• Description of the task
When a line in the data below includes "cookies", count it; then give only the total.

──────── Supplied material

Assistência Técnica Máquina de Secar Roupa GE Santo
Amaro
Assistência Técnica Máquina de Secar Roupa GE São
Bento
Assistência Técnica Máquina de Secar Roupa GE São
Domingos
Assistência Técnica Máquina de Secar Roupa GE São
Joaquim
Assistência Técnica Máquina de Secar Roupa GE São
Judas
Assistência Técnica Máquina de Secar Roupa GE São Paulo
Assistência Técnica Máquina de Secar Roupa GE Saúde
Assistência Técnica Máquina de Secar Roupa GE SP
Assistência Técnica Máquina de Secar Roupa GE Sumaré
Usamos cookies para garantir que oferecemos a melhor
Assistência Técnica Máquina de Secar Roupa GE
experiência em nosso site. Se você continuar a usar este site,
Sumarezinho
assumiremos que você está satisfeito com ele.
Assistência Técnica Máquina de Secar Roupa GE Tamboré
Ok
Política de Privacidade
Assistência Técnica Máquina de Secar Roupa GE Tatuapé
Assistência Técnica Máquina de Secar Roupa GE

────────────────
──────── Supplied material

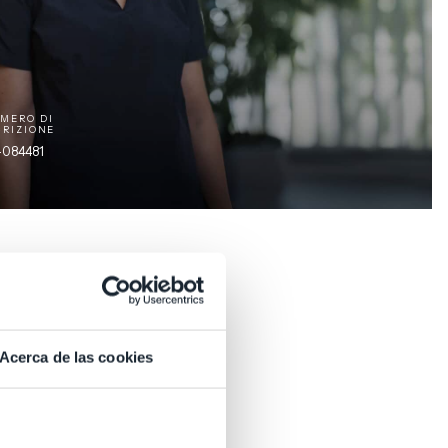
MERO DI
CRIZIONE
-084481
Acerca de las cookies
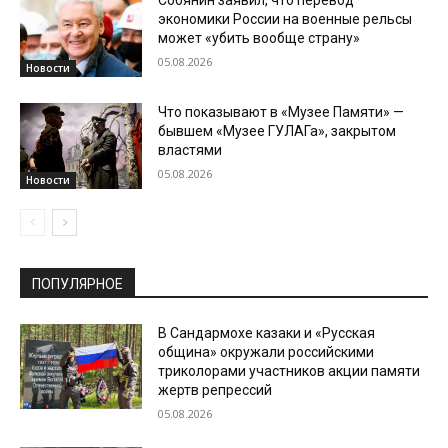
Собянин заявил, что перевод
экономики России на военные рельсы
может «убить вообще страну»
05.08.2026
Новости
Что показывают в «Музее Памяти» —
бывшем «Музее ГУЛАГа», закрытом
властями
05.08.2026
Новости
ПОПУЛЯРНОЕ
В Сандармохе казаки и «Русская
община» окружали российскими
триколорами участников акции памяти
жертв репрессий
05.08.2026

────────────────

• Reply to the exercise
2